When flipping a coin, why is the expected time till 3 Tails in a row different from Tail-Head-Tail? From the answer to this question (Expected Number of Coin Tosses to Get Five Consecutive Heads) it is clear that the expected number of flips of a fair coin till we see three tails in a row is 14. I wrote a computer simulation that again confirmed this, however when I altered the simulation to look for the expected number of flips until the pattern T-H-T occurred (instead of T-T-T), the expectation dropped to 10. Why is this? I'd prefer an answer that avoids Markov chains if at all possible.

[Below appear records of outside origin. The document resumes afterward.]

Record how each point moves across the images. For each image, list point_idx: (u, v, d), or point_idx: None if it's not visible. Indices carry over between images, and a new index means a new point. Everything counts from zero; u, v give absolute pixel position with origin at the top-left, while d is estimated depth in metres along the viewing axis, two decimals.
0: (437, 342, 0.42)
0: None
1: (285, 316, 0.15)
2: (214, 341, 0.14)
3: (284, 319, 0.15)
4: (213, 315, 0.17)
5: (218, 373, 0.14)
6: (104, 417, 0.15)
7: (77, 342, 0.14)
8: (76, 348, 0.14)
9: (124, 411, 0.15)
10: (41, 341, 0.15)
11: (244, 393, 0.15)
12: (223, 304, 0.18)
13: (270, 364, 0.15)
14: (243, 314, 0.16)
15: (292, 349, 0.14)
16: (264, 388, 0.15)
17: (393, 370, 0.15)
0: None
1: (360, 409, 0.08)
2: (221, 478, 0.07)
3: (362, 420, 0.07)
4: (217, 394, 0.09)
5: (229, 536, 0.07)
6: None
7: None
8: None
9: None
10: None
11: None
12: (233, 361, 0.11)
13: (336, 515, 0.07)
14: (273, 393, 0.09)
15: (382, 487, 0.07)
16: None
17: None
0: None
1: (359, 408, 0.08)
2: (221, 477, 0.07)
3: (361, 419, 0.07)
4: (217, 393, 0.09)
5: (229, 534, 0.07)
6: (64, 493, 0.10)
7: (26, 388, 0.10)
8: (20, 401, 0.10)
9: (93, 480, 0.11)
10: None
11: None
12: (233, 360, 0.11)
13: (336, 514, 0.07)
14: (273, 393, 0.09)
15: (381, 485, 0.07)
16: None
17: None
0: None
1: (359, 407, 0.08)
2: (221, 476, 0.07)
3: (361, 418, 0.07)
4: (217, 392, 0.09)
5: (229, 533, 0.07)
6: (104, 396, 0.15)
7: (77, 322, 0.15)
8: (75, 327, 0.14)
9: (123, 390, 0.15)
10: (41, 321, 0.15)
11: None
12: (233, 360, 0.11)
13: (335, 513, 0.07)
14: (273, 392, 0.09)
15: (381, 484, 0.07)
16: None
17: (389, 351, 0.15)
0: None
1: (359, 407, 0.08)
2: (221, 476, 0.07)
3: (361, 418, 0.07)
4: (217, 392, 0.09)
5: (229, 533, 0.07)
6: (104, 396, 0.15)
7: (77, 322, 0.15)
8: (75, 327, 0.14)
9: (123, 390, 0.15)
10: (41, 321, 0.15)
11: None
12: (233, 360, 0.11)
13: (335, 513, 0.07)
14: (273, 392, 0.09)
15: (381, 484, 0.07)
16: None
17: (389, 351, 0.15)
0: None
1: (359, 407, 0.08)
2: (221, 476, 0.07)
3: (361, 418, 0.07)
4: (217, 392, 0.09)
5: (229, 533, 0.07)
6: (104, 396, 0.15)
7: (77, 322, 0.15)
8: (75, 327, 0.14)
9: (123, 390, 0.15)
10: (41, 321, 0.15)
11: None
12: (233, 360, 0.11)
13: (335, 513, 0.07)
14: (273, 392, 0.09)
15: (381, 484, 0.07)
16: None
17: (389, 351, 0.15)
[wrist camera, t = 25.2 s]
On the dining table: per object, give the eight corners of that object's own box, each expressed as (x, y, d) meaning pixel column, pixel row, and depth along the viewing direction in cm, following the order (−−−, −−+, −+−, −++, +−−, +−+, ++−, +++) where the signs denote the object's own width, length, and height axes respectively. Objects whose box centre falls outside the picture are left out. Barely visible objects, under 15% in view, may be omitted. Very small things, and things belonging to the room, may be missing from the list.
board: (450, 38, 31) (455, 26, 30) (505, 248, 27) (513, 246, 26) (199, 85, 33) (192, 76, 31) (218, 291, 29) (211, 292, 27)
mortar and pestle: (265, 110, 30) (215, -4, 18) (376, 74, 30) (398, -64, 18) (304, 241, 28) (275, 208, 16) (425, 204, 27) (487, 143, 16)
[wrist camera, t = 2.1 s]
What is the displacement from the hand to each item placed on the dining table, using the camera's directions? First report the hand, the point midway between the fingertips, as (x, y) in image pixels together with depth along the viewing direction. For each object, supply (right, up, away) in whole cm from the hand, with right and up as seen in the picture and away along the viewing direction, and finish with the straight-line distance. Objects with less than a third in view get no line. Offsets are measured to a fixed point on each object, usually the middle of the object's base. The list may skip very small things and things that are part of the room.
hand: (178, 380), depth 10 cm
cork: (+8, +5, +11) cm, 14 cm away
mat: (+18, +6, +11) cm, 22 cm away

 A: Let $L$ be the set of strings over $\Sigma=\{H,T\}$ which contain $THT$ as a substring. Then $L$ is a regular language, described by the regular expression $R = (H,T)^* THT (H,T)^*$ or by the deterministic finite automaton with states $S=\{\varepsilon, T, TH, T\}$ and transition function $\delta:S\times\Sigma\to S$ defined by
\begin{array}{l|l|l}
\delta(s,a) & H & T\\\hline
\varepsilon &\varepsilon  & T\\
T &TH &T\\
TH & \varepsilon & THT\\
THT & THT & THT
\end{array}
Suppose at each time $n$ we flip a coin and feed the result to the machine. Let $\tau_s$ be the expected number of flips until reaching state $THT$, given that the machine is in state $s$. Then
\begin{align}
\tau_\varepsilon &= 1 + \frac12\tau_\varepsilon + \frac12\tau_T\\
\tau_T &= 1 + \frac12\tau_{TH}+\frac12\tau_T\\
\tau_{TH} &= 1 + \frac12\tau_\varepsilon.
\end{align}
Solving these equations yields $\tau_\varepsilon=10, \tau_T = 8, \tau_{TH} = 6$, so the expected number of flips until $THT$, starting from the beginning, is $10$.